Steinitz, one of the swap's most strident opponents, would only add that he is "pessimistic, about the swap."

The word from the Kuwaiti newspapers is that information about Ron Arad might be thrown into the mix as a sweetener for Israel to give up Kuntar.

If it were not for Tannenbaum, Sharon would likely take his time navigating the negotiations, squeezing Hizbullah for more information and concessions. But it is ironically Tannenbaum – whose ill-health gives the negotiations their sense of urgency and who so notoriously fell into Hizbullah's trap – who might be Arad's savior.

Israelis in favor of the swap say that the goods in Israel's hands have exceeded their shelf life. Sheikh Omar Karim Obeid and Mustapha Dirani, former Hizbullah and Amal leaders, have provided Israel with little or no solid information on Arad.

Years of interrogation have pried whatever was relevant from the two. In court they have managed to paint Israel as the aggressor, and Dirani, Arad's captor, has even managed to soften his image with the help of the Israeli courts.

"It's all a set-up," says Tzvi Rish, Dirani's lawyer, who claims his client had not actually kept Arad stuffed in his trunk, nor did he sell the Israeli aviator.

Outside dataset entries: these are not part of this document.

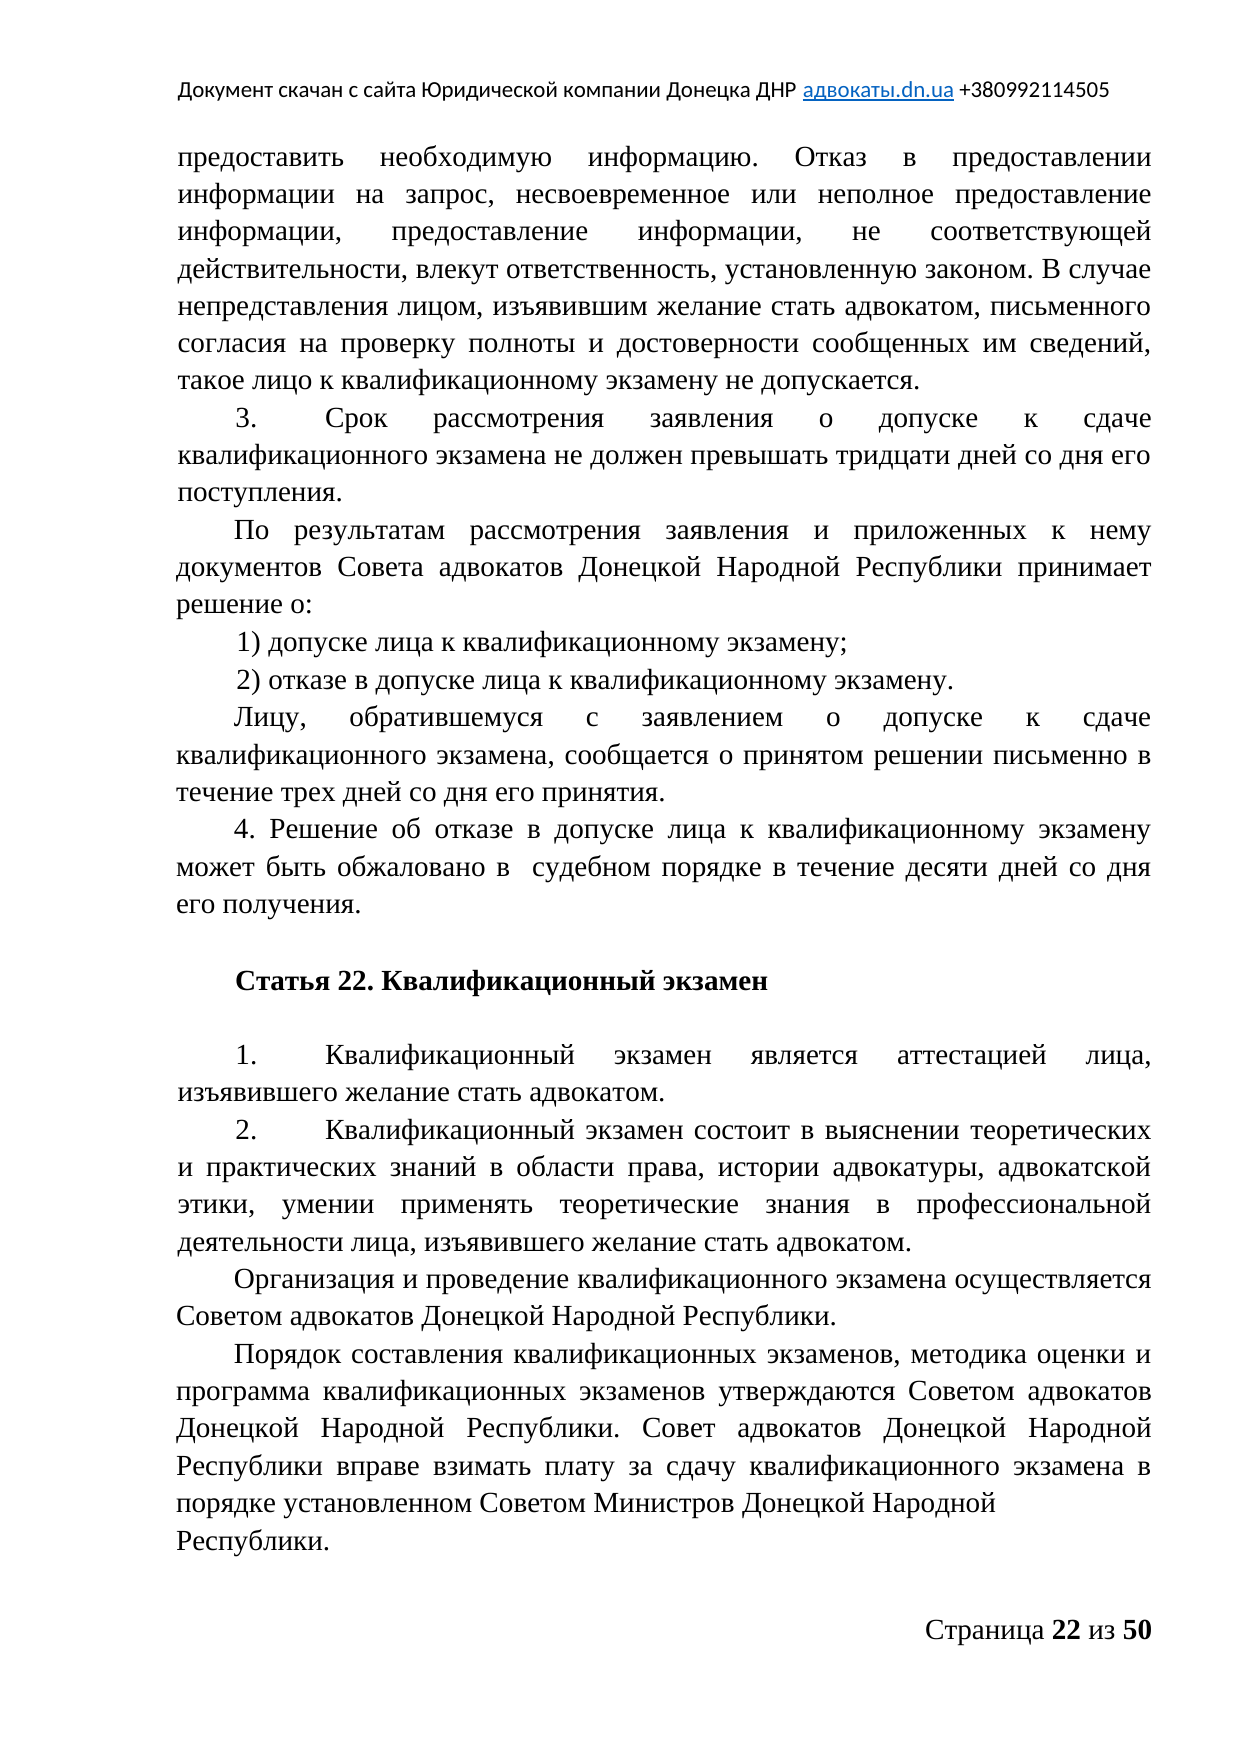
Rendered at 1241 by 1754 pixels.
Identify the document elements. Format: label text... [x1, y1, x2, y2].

text Порядок составления квалификационных экзаменов, методика оценки и программа квалификационных экзаменов утверждаются Советом адвокатов Донецкой Народной Республики. Совет адвокатов Донецкой Народной Республики вправе взимать плату за сдачу квалификационного экзамена в порядке установленном Советом Министров Донецкой Народной [176, 1336, 1152, 1518]
text Организация и проведение квалификационного экзамена осуществляется Советом адвокатов Донецкой Народной Республики. [176, 1261, 1152, 1332]
list допуске лица к квалификационному экзамену; [236, 624, 1152, 658]
list Квалификационный экзамен состоит в выяснении теоретических и практических знаний в области права, истории адвокатуры, адвокатской этики, умении применять теоретические знания в профессиональной деятельности лица, изъявившего желание стать адвокатом. [177, 1112, 1152, 1257]
text Лицу, обратившемуся с заявлением о допуске к сдаче квалификационного экзамена, сообщается о принятом решении письменно в течение трех дней со дня его принятия. [176, 699, 1152, 807]
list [177, 139, 1152, 396]
list отказе в допуске лица к квалификационному экзамену. [236, 662, 1152, 695]
list Квалификационный экзамен является аттестацией лица, изъявившего желание стать адвокатом. [177, 1037, 1152, 1108]
list Срок рассмотрения заявления о допуске к сдаче квалификационного экзамена не должен превышать тридцати дней со дня его поступления. [177, 400, 1152, 508]
text 4. Решение об отказе в допуске лица к квалификационному экзамену может быть обжаловано в судебном порядке в течение десяти дней со дня его получения. [176, 812, 1152, 919]
text Республики. [176, 1523, 1152, 1556]
text По результатам рассмотрения заявления и приложенных к нему документов Совета адвокатов Донецкой Народной Республики принимает решение о: [176, 512, 1152, 620]
subtitle Статья 22. Квалификационный экзамен [235, 963, 1152, 997]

While in Israel Driani and Obeid are worth rather little, back in Lebanon, they are worth much more than their weight in gold. To Sheikh Hassan Nasrallah they are the centerpieces of his national platform of "bringing home the prisoners." Until Obeid and Dirani are ensconced safely in Beirut, Nasrallah will remain only a firebrand politician, not a real regional player. It is Nasrallah's head that will be served up on a platter, not Sharon's, if the deal finally falls through. According to the Kuwaiti papers, Nasrallah has set January 20 as the final deadline for negotiations.

Ultimately, the entire deal hinges upon nothing as hearty as Biran's ability to withstand marathon negotiating sessions, but something far frailer: Tannenbaum's health. Should the 57-year-old, said to be in poor condition, fade further, all bets are off, and the silence will explode in a cross-border cacophony of accusations.